Tossing me from my calm and balanced place, I immediately started chatting about my not-so pleasant experience with the tummy. As I spoke his eyes bugged out further and his knuckles turned white…then he jumped in!
“You know I don’t travel AT ALL, but when I do I pack a crock pot, electric kettle, hot plate, electric steamer, all my own food and cook in my hotel room. Every time I eat out I KNOW I’m gonna get sick and guess what? I DO!
It is so tragic!!!”
I then asked him, “How long have you been on this diet?”
5 years, he says.
Hmmmm… 5 years and you are still so ill and unable to find something healthy to eat out there in the world with out lugging the kitchen?
Yep… It’s part of the deal, he says.
As I walked away from him I saw who I could be in his reflection: I could hold on so tightly to this illness, checking my stomach every five minutes searching for pain, tensing up after I eat in fear of something being wrong, and holding onto my market buggy for dear life!
Nope, not I.
The next day I sat with Ginny expressing my concerns and my run-in with “Hi I Hold On To Things” in the market. Her first question was, “Do you see now how DISEASE and ILLNESS can claim the body and becomes the host’s identity?”
Hmmm….
Next, we discussed the partial obstruction to my ability to comprehend this new perspective: what do I put into my out-of-balanced body?
Well, you see, I love Mexican coffee made with carnation evaporated milk. In fact, when I lived there full time I drank it twice a day!!! Morning and evening!
This milk is super jacked up and loaded with sugar- bam I hit the floor after 3 mornings of it!
“Why?” I asked.
Her response, “Because you are allergic to milk and now it’s totally out of your body. It’s like someone with a peanut allergy – their windpipe becomes inflamed and NO air can make it through. Your intestines finally couldn’t take it and became so inflamed that nothing could pass.”
Hmmm..
Then I asked, “Will I always have to be so rigid and will I ever be able to eat out?”
“You will find balance and know what you can eat and can’t eat.
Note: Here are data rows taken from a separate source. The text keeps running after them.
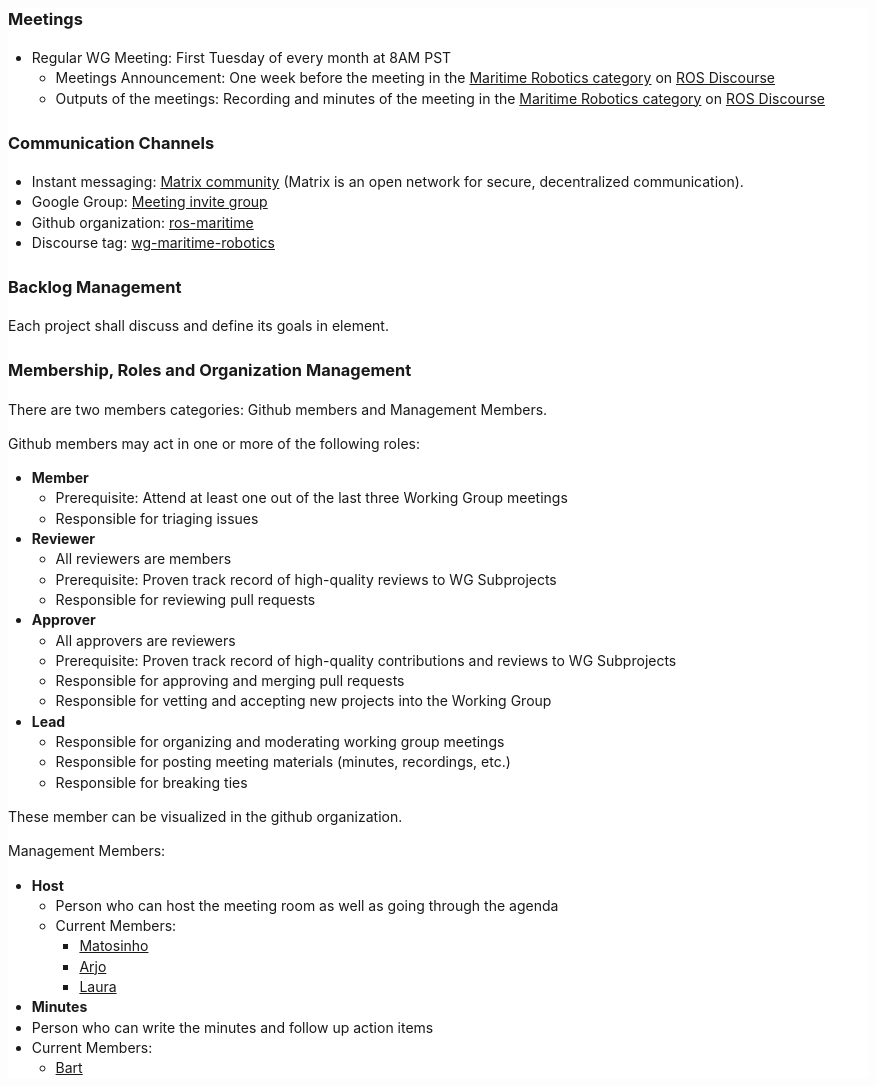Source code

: ### Meetings

* Regular WG Meeting: First Tuesday of every month at 8AM PST
  * Meetings Announcement: One week before the meeting in the [Maritime Robotics category](https://discourse.ros.org/c/maritime/36) on [ROS Discourse](https://discourse.ros.org/)
  * Outputs of the meetings: Recording and minutes of the meeting in the [Maritime Robotics category](https://discourse.ros.org/c/maritime/36) on [ROS Discourse](https://discourse.ros.org/)

### Communication Channels

* Instant messaging: [Matrix community](https://matrix.to/#/#ros-maritime:matrix.org) (Matrix is an open network for secure, decentralized communication).
* Google Group: [Meeting invite group](https://groups.google.com/g/maritime-robotics-working-group-invites)
* Github organization: [ros-maritime](https://github.com/ros-maritime)
* Discourse tag: [wg-maritime-robotics](https://discourse.ros.org/tag/wg-maritime-robotics)

### Backlog Management

Each project shall discuss and define its goals in element.

### Membership, Roles and Organization Management

There are two members categories: Github members and Management Members.

Github members may act in one or more of the following roles:

* **Member**
  * Prerequisite: Attend at least one out of the last three Working Group meetings
  * Responsible for triaging issues
* **Reviewer**
  * All reviewers are members
  * Prerequisite: Proven track record of high-quality reviews to WG Subprojects
  * Responsible for reviewing pull requests
* **Approver**
  * All approvers are reviewers
  * Prerequisite: Proven track record of high-quality contributions and reviews to WG Subprojects
  * Responsible for approving and merging pull requests
  * Responsible for vetting and accepting new projects into the Working Group
* **Lead**
  * Responsible for organizing and moderating working group meetings
  * Responsible for posting meeting materials (minutes, recordings, etc.)
  * Responsible for breaking ties
 
These member can be visualized in the github organization.

Management Members:
* **Host**
  * Person who can host the meeting room as well as going through the agenda
  * Current Members: 
    - [Matosinho](https://discourse.ros.org/u/matosinho/summary)
    - [Arjo](https://discourse.ros.org/u/arjo129/summary)
    - [Laura](https://discourse.ros.org/u/lindzey/summary)
 * **Minutes**
  * Person who can write the minutes and follow up action items
  * Current Members: 
    - [Bart](https://discourse.ros.org/u/bartb/summaryz)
Then you’ll have your little kit of tricks: umeboshi plums for aiding in acid and gas, kuzu tea for strengthening and digestive enzymes.”
I heard my angel, “Ahhhhh, Ahhhhh, Girl you can do this, now you just gotta relax and make it happen.”
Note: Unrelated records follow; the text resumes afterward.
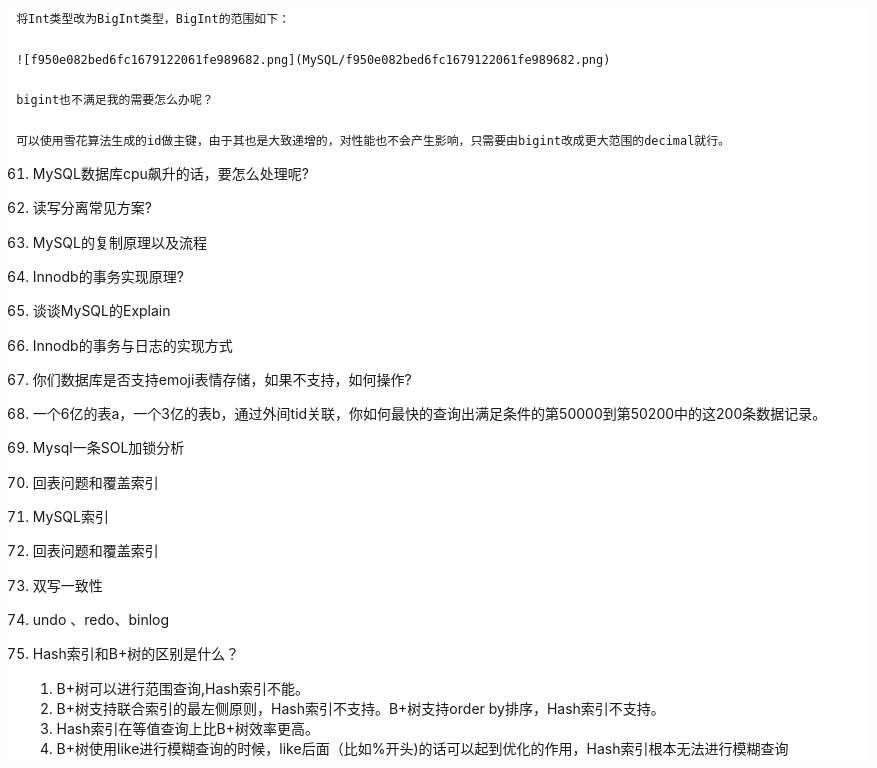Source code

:      将Int类型改为BigInt类型，BigInt的范围如下：

     ![f950e082bed6fc1679122061fe989682.png](MySQL/f950e082bed6fc1679122061fe989682.png)

     bigint也不满足我的需要怎么办呢？

     可以使用雪花算法生成的id做主键，由于其也是大致递增的，对性能也不会产生影响，只需要由bigint改成更大范围的decimal就行。

     

61. MySQL数据库cpu飙升的话，要怎么处理呢?

62. 读写分离常见方案?

63. MySQL的复制原理以及流程

64. Innodb的事务实现原理?

65. 谈谈MySQL的Explain

66. Innodb的事务与日志的实现方式

67. 你们数据库是否支持emoji表情存储，如果不支持，如何操作?

68. 一个6亿的表a，一个3亿的表b，通过外间tid关联，你如何最快的查询出满足条件的第50000到第50200中的这200条数据记录。

69. Mysql一条SOL加锁分析

70. 回表问题和覆盖索引

71. MySQL索引

72. 回表问题和覆盖索引

73. 双写一致性

74. undo 、redo、binlog

75. Hash索引和B+树的区别是什么？

    1. B+树可以进行范围查询,Hash索引不能。
    2. B+树支持联合索引的最左侧原则，Hash索引不支持。B+树支持order by排序，Hash索引不支持。
    3. Hash索引在等值查询上比B+树效率更高。
    4. B+树使用like进行模糊查询的时候，like后面（比如%开头)的话可以起到优化的作用，Hash索引根本无法进行模糊查询
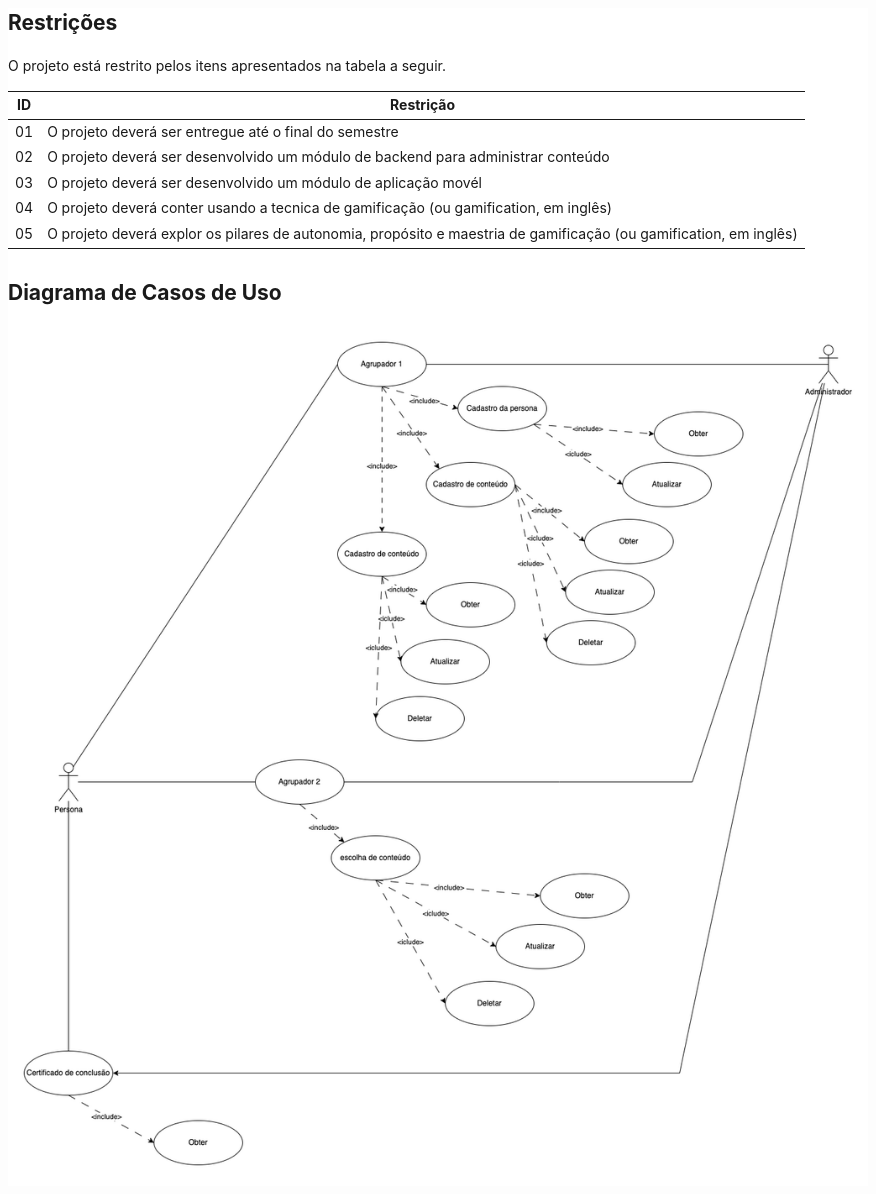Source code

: ## Restrições

O projeto está restrito pelos itens apresentados na tabela a seguir.

| ID | Restrição |
|--|--|
| 01 | O projeto deverá ser entregue até o final do semestre |
| 02 | O projeto deverá ser desenvolvido um módulo de backend para administrar conteúdo |
| 03 | O projeto deverá ser desenvolvido um módulo de aplicação movél |
| 04 | O projeto deverá conter usando a tecnica de gamificação (ou gamification, em inglês) |
| 05 | O projeto deverá explor os pilares de autonomia, propósito e maestria de gamificação (ou gamification, em inglês) |

## Diagrama de Casos de Uso

![Caso de uso](img/diagrama_caso_uso.png)
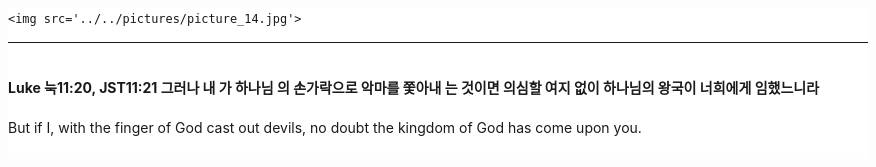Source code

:     <img src='../../pictures/picture_14.jpg'>
  </div>
</div>

---

<div class="columns">
  <div class="scriptures">
    <br>
    <div class="scripture">
      <b>Luke 눅11:20, JST11:21 그러나 내 가 하나님 의 손가락으로 악마를 쫓아내 는 것이면 의심할 여지 없이 하나님의 왕국이 너희에게 임했느니라 
      </b>
    </div>
    <br>
    <div class="scripture">But if I, with the finger of God cast out devils, no doubt the kingdom of God has come upon you. 
    </div>
    <br>
    <div class="scripture">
Hmmm… Last night I talked with Nanny and Bubba (they flew in for the week). I shared with them what I just wrote and our conversation quickly turned to how people hold on to suffering and why… Bubba said something great: “the one with the illness has all the power.” Meaning that they control the day, the night and the attention in the house.
Hmmm… Does the same go for Eating Disorders? Addiction? Depression? All Chronic Illnesses?
I gotta investigate and call on some of my Go To Know It All’s…this is getting interesting.